Twisting the facts: the government’s defence of austerity
Robert Skidelsky
Thursday, October 25, 2012

Yesterday in the House of Lords, I drew attention to three big Government mistakes which have stuck out over the past two and a half years:
The first was the belief that cutting down government spending would automatically produce recovery. I know the Government now claim that they never believed anything so simple or idiotic, but they did, and there is plenty of evidence to prove it.
The second has been the Chancellor's failure to distinguish between current and capital spending. This has made the deficit seem more dangerous than it was. The prime example of this blind spot was the £50 billion cut in capital spending.
The third was the Chancellor's belief that without a severe fiscal contraction Britain would go the way of Greece: that is, interest rates would go through the roof. This was doubly wrong. First, with an independent central bank able to buy government debt in whatever quantities were needed there was never any chance of gilt yields rising to the levels experienced by Greece, Portugal, Ireland and Spain. Secondly, and perhaps even more importantly, a reduction in the cost of government borrowing is no guarantee of a reduction in the cost of commercial loans sufficient to offset the collapse of the private demand for loans.
Lord Newby, the Liberal Democrat Treasury spokesman in the Lords, responded to the third big mistake with a counterfactual:
I find it almost incredible to think that if the Government had not been seen to get the fiscal position under control, interest rates would not have gone up. Even if they had not gone up to the levels that they are at in Greece or Spain, a single percentage point increase in interest rates...costs mortgage holders in the UK an extra £12 billion a year.

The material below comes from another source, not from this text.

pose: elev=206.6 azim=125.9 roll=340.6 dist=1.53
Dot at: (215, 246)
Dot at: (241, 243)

But what has actually happened to mortgage rates? The figure below compares UK mortgage rates to bond yields.
Source: Bank of England
Over the last year, by the time the Government’s austerity programme was in full force, both tracker and variable rate mortgages offered have gradually been rising in relation to falling bonds yields. As I have been saying for some time now, the benefits of low government borrowing rates are not being transferred to mortgage holders.
I also asked Lord Newby about the puzzle of productivity:
There is a puzzle, which is that unemployment has been static in the past few months, and even falling slightly, despite the fact that output is flat and the economically active population has increased by 550,000 over the past two years. You would therefore expect unemployment to have increased. Why has it not done so? That is the puzzle…part of the answer at least must be that productivity - that is, output per hour worked - has been falling. As the Guardian put it, "it now requires many more of us to labour away to churn out the reduced volume of stuff". Falling productivity is just as serious a problem for the economy as rising unemployment, and a greater problem in the longer term.
The Prime Minister claims that 900,000 extra jobs have been created in the private sector over the past two years. That is not of course the net increase in jobs, given that 400,000 jobs have been lost in the public sector. The net increase in jobs has been 500,000.
Can the Minister tell us how many of the net gains in employment are full-time? Labour market statistics suggest that more than half of them are part-time or self-employed.
The point is this: if a lot of the private sector job creation consists of part-time, low-skilled jobs at the bottom end of the service sector, it would explain the decline in productivity that limits the rise in unemployment. But it is a poor omen for that vibrant, high-value economy that is supposed to secure our future prosperity.
Lord Newby did not have the figures to hand, but he did have something to say about self-employment and part-time work:
There is a false assumption that working for oneself or working part time are somehow second-class things to do or things that people do not necessarily choose to do.
To this the answer is obvious. Some people do choose self-employment or part-time work. But this choice was available before the recession, and many people who are now self-employed or part-time chose not to take it. Only when the recession removed the opportunity for full-time work did they take these options. It is not that I think these options are second best; when they had the choice, people decided that they were second best. And if people didn’t believe there was a market for their business when the economy was healthy, why should we assume that they are more confident now? The proportion of part-time workers who want, but cannot find, a full-time job has doubled since the crash, to 18% - that’s 1.4 million who are under-employed. In the past two years alone this figure has gone up 4%. The statistics don’t show how many people who are self-employed want a full-time job, but it is difficult to believe that there is not a similar trend.
The fact that self-employment has risen is a testament to the resilience of the British workforce, but it is not the sign of good economic policy – unless of course the recession is part of the government’s plan to encourage small businesses.
As for today’s quarterly figures, which show that Britain has “officially” come out of recession, I can only repeat what I said in the speech:
When an economy is crawling along the bottom, any small wave is likely to lift our spirits. Over the past three quarters - that is, the past nine months - the economy has shrunk by 1%. Even if, as now expected, it achieves a positive growth of about 0.8% this quarter, that still leaves it in roughly the same place as it was a year ago. Moreover if, as commentators suggest, this boost is due to the Olympics, it will be in the nature of a windfall. However much we may rejoice in the achievements of our athletes, 28 gold medals is not enough to turn the British economy around.